Speaking the Language: First Night in Leipzig

DSC_0072In my nineteen long years on this earth, I have encountered few things as rewarding as successfully holding a conversation with a native of a different language, in their language. I have also experienced few things as humiliating as completely butchering their grammar and accent and subsequently getting mocked. Both have happened multiple times on this trip, and both have been equally eye opening.

live music in Leipzig

Live Music in Leipzig

The sound of live music grew louder as we walked deep into Downtown Leipzig, where a crowd of tshirt- clad Germans waved heart-shaped balloons and danced to “YMCA”. After eating dinner and surveying the scene, we grabbed the last “I Heart Leipzig” shirts and raced to the center of the crowd. A young girl sitting on her mom’s shoulders shook her balloon and it lit up wildly enough to match her smile. An old man behind us gestured to my camera: “Foto?”. It was easy enough to understand. I handed him my camera and smiled in thanks. After he snapped a few shots, he offered a toothy smile and began to speak: “Woher kommen sie?”
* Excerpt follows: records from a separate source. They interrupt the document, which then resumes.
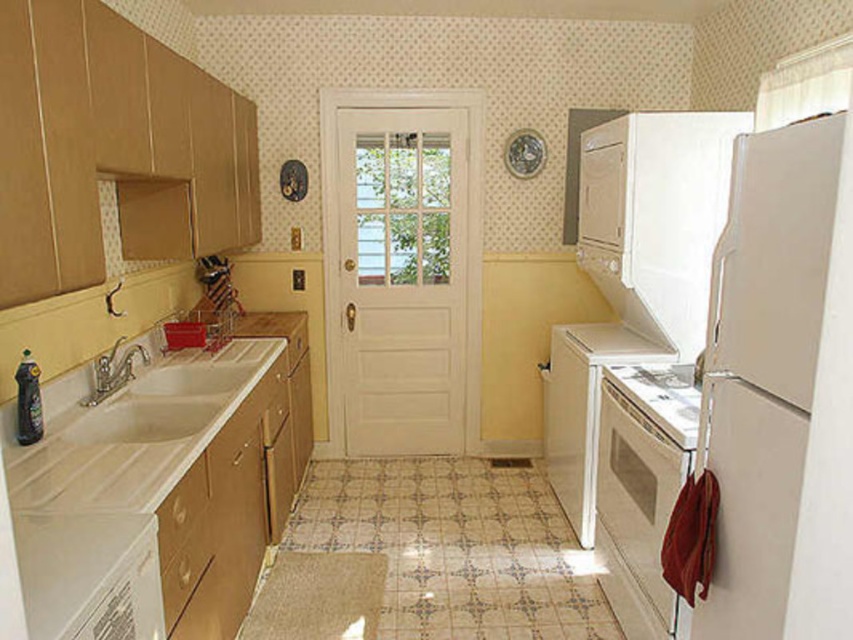
You are standing in the kitchen and need to wash dishes. The white glossy sink at left and the white glossy stove at lower center are both in your view. Which appliance should you approach first to reach the sink?

You should approach the white glossy sink at left first because it is closer to you than the white glossy stove at lower center.

You are a chef preparing to place a large pot on the white glossy countertop at lower left. However, you notice the white glossy sink at left is nearby. Based on their positions, which object is on the right side from your perspective?

The white glossy countertop at lower left is positioned to the right of the white glossy sink at left, so the countertop is on the right side.

You are standing in the vintage kitchen and need to wash dishes. The white glossy sink at left and the white glossy stove at lower center are both in your view. Which appliance should you go to first to start washing dishes?

You should go to the white glossy sink at left first because it is positioned on the left side of the white glossy stove at lower center, making it closer to your current position if you are facing the appliances.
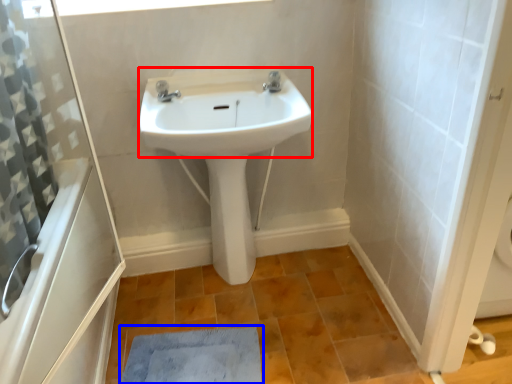
Question: Which object is closer to the camera taking this photo, sink (highlighted by a red box) or doormat (highlighted by a blue box)?

Choices:
 (A) sink
 (B) doormat

Answer: (A)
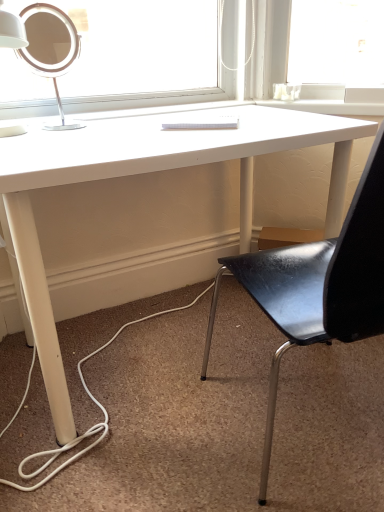
This screenshot has height=512, width=384. I want to click on free space that is in between white matte desk at center and black leather chair at center, so (188, 448).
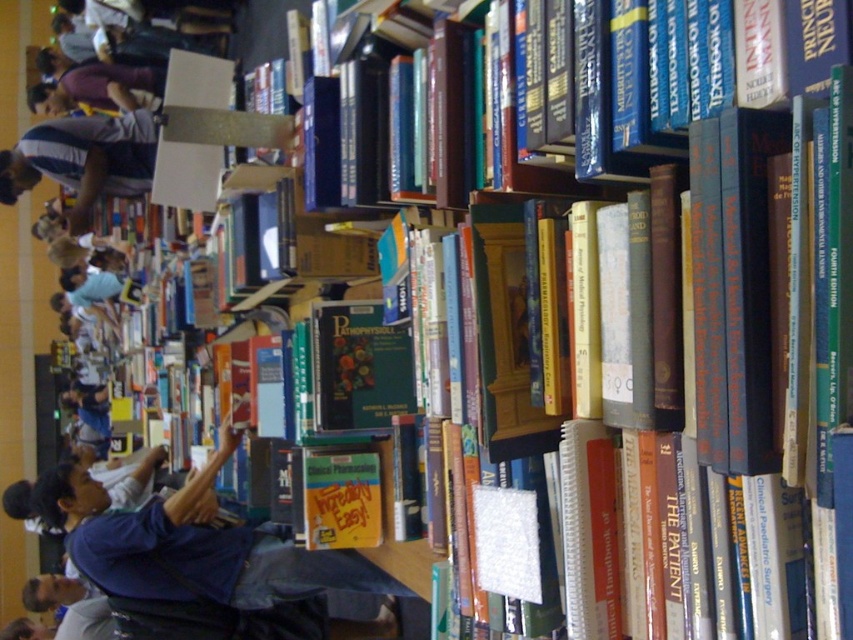
Consider the image. You are a store employee who needs to move a 1.5 meter long ladder from the blue fabric jacket at lower left to the gray striped shirt at left. Can you move the ladder horizontally between them without tilting it?

The distance between the blue fabric jacket at lower left and the gray striped shirt at left is 1.54 meters, so the ladder can be moved horizontally between them since it is slightly longer than the distance between them.

You are a customer in the bookstore and you want to grab a jacket and a shirt. Which one is taller between the blue fabric jacket at lower left and the gray striped shirt at left?

The blue fabric jacket at lower left is taller than the gray striped shirt at left.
I froze, but my mind raced. Do I say America or Missouri? What preposition am I supposed to use? Should I just ask if he speaks English? I fortunately remembered that I learned how to answer this very question the second week of German class: “Ich komme aus America.” “Ah, I see! Sehr gut, so you speak English! What are you doing in Germany?” The man responded with accented, but nearly perfect English. Stay strong, I told myself. You are here to learn German, not to speak English with Germans. But what in the world is that damn preposition? This time, I couldn’t remember. “Ich studiere Journalismus…Universität Leipzig”, I stuttered out weakly. I expected a grimace or at the very least some laughter, but instead he looked simply delighted with my attempt. The old man threw his arms around me, and I finally felt welcome in the country that had isolated me with a language barrier.DSC_0071

There are ways to communicate without spoken language. It could be gesturing to a camera, granting a wide smile, or extending arms for an embrace. At times it could be easier to rely solely on these forms of communication, but I have found it most effective to release myself from the binds of embarrassment and just give the conversation my best shot. Sometimes it ends up with the heat rushing to my cheeks, and a strong urge to hide under my covers for a few hours. Other times, it ends with a changed perspective and a new friendship.